Opinion: Tablets won’t knock out netbooks
At the launch of Apple’s iPad, Steve Jobs argued that netbooks were good for nothing. He was completely wrong, says Adam Maguire.
It is a foregone conclusion that anything Steve Jobs says at an Apple conference will be well-received. Contribute it to the reality distortion field around him or the careful selection of attendees but either way it’s a fact.
At the conference that launched Apple’s tablet computer – the iPad – one line in particular went down very well with the crowd; the one where Jobs argued netbooks weren’t “better than anything” and were just cheap laptops.
It was a straw-man argument and a bad one at that. Obviously when netbooks are compared with laptops on single features they will always lose out but they were never meant to compete. It is the combination of benefits; namely their portability, functionality and price; that make them a worthwhile proposition.
The netbook segment has been successful because it appeals to a wide range of users, particularly students and professionals. Netbooks are easy to take on journeys and unobtrusive in a bag, they work just as a laptop would (albeit with considerably less power behind them) and they are a cheap supplement to a proper home computer.
They are a work-horse machine and not the media solution Apple wants the iPad to be.
The iPad is of no use to the people who tend to use netbooks. It may be portable and relatively – for an Apple product anyway – cheap. However it lacks a huge amount of the functionality necessary to make it a back-up computer device and is probably more awkward to type on than even the fiddliest of keyboards.
People use netbooks for on-the-go work and web-browsing and little else; in fact many netbook users would only use them for off-line work while travelling. The iPad does not even have USB so people cannot transfer files they are working on from one machine to another – which is likely the first thing a netbook-user will do once they get near a proper PC.

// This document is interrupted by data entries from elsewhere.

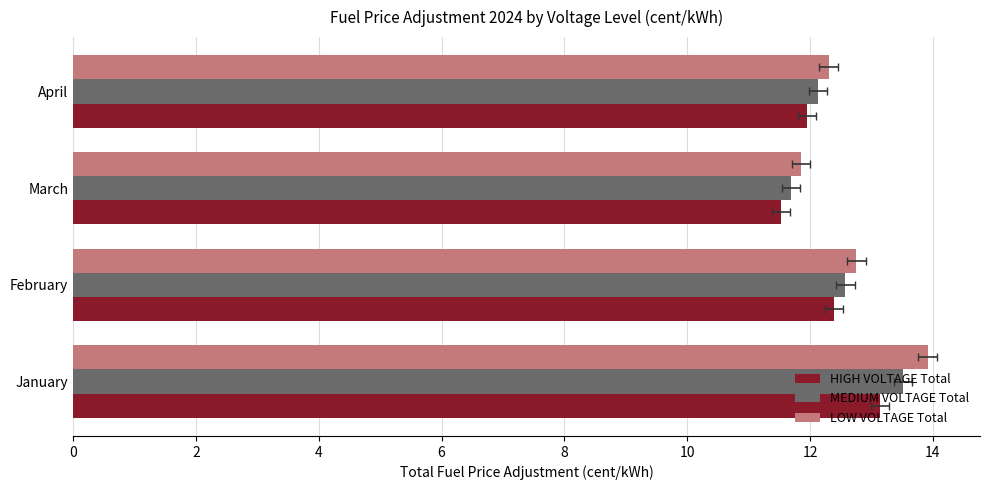

Does the chart contain any negative values?

No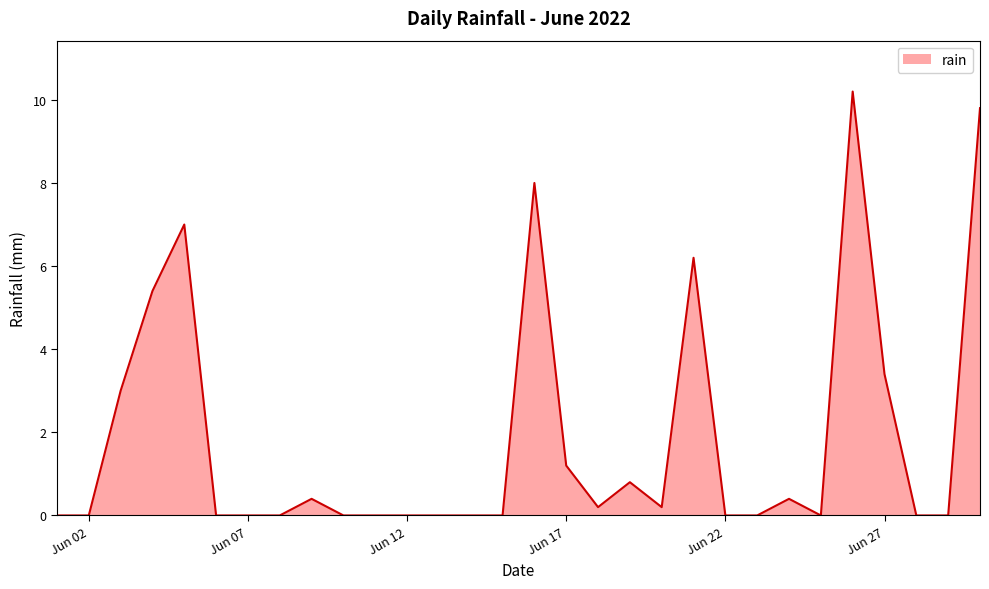

What is the difference between the maximum and minimum values?

10.2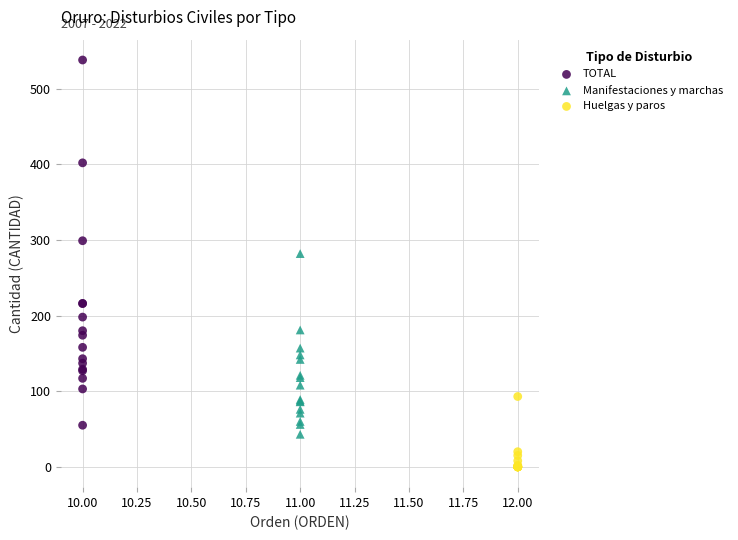

Which series contains the lowest Y value?

Huelgas y paros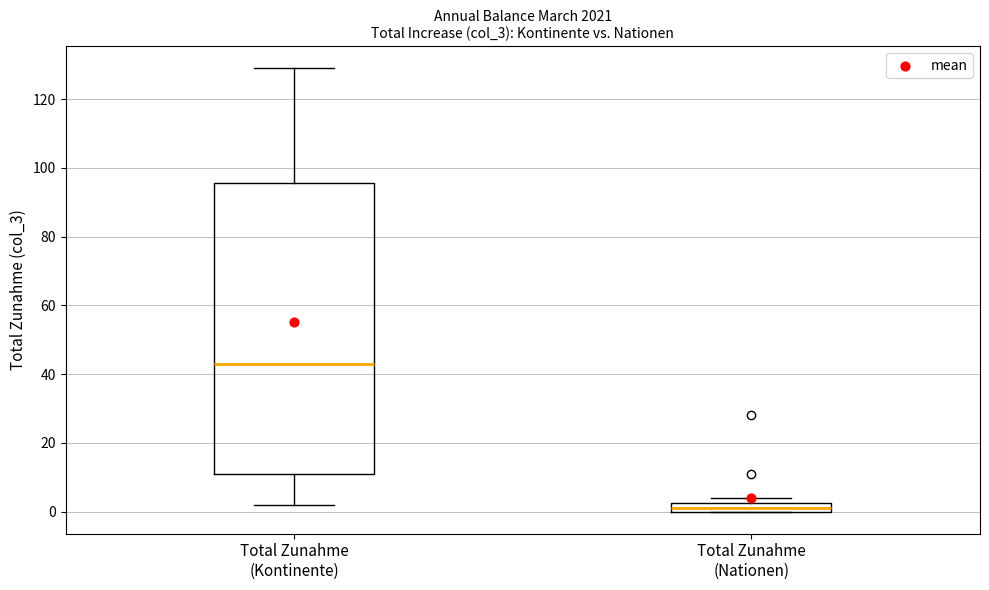

Comparing the boxes themselves (not the whiskers), which one is the tallest?

Total Zunahme (Kontinente)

The iPad will almost certainly to a good job of handling media – even if it is locked-in to specific formats – but this is not what is needed to replace the netbook. By targeting this market segment Jobs took a cheap and mis-guided shot at a product that Apple won’t even be competing with once it arrives.
But there is no reason why people don’t use their netbooks as a video and games machine – bar the 10″ screens that are never going to be a first option for users… that said Jobs will certainly hope otherwise.


I think you’re right Adam. I know that I’d rather go with the clunky Asus Eeebuntu on a train journey across Ireland to do some work than have the possibility of someone dip their hand into my bag and steal my iPad. And I am a fan of Apple but this is one technofetish too far.
Jobs peddling the ‘Flash is dead’ line is evidence that he’s worried.